Corrió a la otra habitación, sacó a sus amigos de la cama y les empujó fuera de la casa. Pilón todavía sujetaba entre los dedos el sostén rosa.

Se quedaron delante de la vivienda incendiada y miraron la puerta que era pasto de las llamas. Alcanzaron a ver el tarro encima de la mesa, con dos dedos largos de líquido dentro.

Pilón intuyó que Jesús María incubaba un temerario heroísmo.

—No lo hagas —gritó—. Debe perderse en fuego como castigo por haberlo olvidado.

Percibieron el aullido de las sirenas y el bramido de los camiones que subían la colina en segunda velocidad. Eran los bomberos de Monterrey. Los grandes vehículos rojos se aproximaron, y sus reflectores alumbraban los troncos de pino.

Pilón se volvió velozmente hacia Jesús María.
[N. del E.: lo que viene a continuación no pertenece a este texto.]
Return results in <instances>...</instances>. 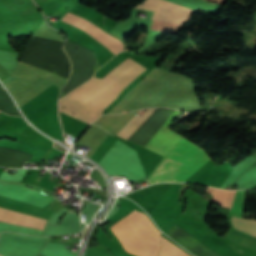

—Corre y dile a Danny que su casa está ardiendo. Date prisa, Jesús.

—¿Por qué no vas tú?

—Escucha —dijo Pilón—. Danny no sabe que tú también alquilas su casa. Puede enfadarse un poco con Pablo y conmigo.

Jesús María captó la lógica del argumento y fue corriendo a la casa de Danny. La casa estaba oscura.

—Danny —gritó—. Danny, ¡tu casa está ardiendo!

No hubo respuesta.

—¡Danny! —llamó de nuevo.

Una ventana se abrió en la vivienda contigua de la señora Morales. Danny parecía irritado.

—¿Qué demonios quieres?

—Tu otra casa está ardiendo. Esa donde viven Pablo y Pilón.

Danny tardó un momento en contestar. Luego preguntó:

—¿Están los bomberos?

—Sí —dijo Jesús María.

En aquel momento todo el cielo estaba ya iluminado. Se oía el crujido de la madera abrasada.

—Bueno —dijo Danny—, si los bomberos no pueden hacer nada, ¿qué espera Pilón que haga yo?

Jesús María oyó que la ventana se cerraba de golpe; dio media vuelta y regresó al trote al lugar del incendio. Era un mal momento para avisar a Danny, lo sabía, pero ¿cómo podrían explicárselo luego? Si Danny no se hubiera enterado del incendio, posiblemente se habría enfadado. En definitiva, Jesús María estaba contento de haberle dado la noticia del desastre. Ahora la responsabilidad recaía sobre la señora Morales.

Era una casa pequeña, expuesta a muchas corrientes, y las paredes estaban perfectamente secas. Tal vez desde que la vieja Chinatown había ardido no había vuelto a verse un incendio tan veloz y voraz. Los miembros del cuerpo de bomberos echaron un vistazo a los incandescentes muros y luego se pusieron a mojar la maleza, los árboles y las casas de las inmediaciones. En menos de una hora la vivienda había desaparecido totalmente. Sólo entonces actuaron las mangueras sobre el montón de cenizas para apagar las ascuas y las chispas.

De pie, hombro con hombro, Pilón, Pablo y Jesús María presenciaron toda la catástrofe. La mitad de la población de Monterrey y el censo completo de Tortilla Flat —salvo Danny y su vecina— merodearon jubilosamente por la zona contemplando el fuego. Por fin, cuando todo hubo acabado y únicamente una nube de vaho ascendía de los rescoldos negros. Pilón se alejó silenciosamente.

—¿Adónde vas? —le dijo Pablo.

—Voy al bosque a seguir durmiendo. Os aconsejo que vengáis conmigo. Lo mejor será que Danny no nos vea por un tiempo.

Los otros dos asintieron gravemente y le siguieron al bosque de pinos.

—Nos servirá de lección —dijo Pilón—. Así aprenderemos a no dejar vino en una casa durante la noche.

—La próxima vez —dijo Pablo, desesperado—, lo sacaremos fuera y nos lo robarán.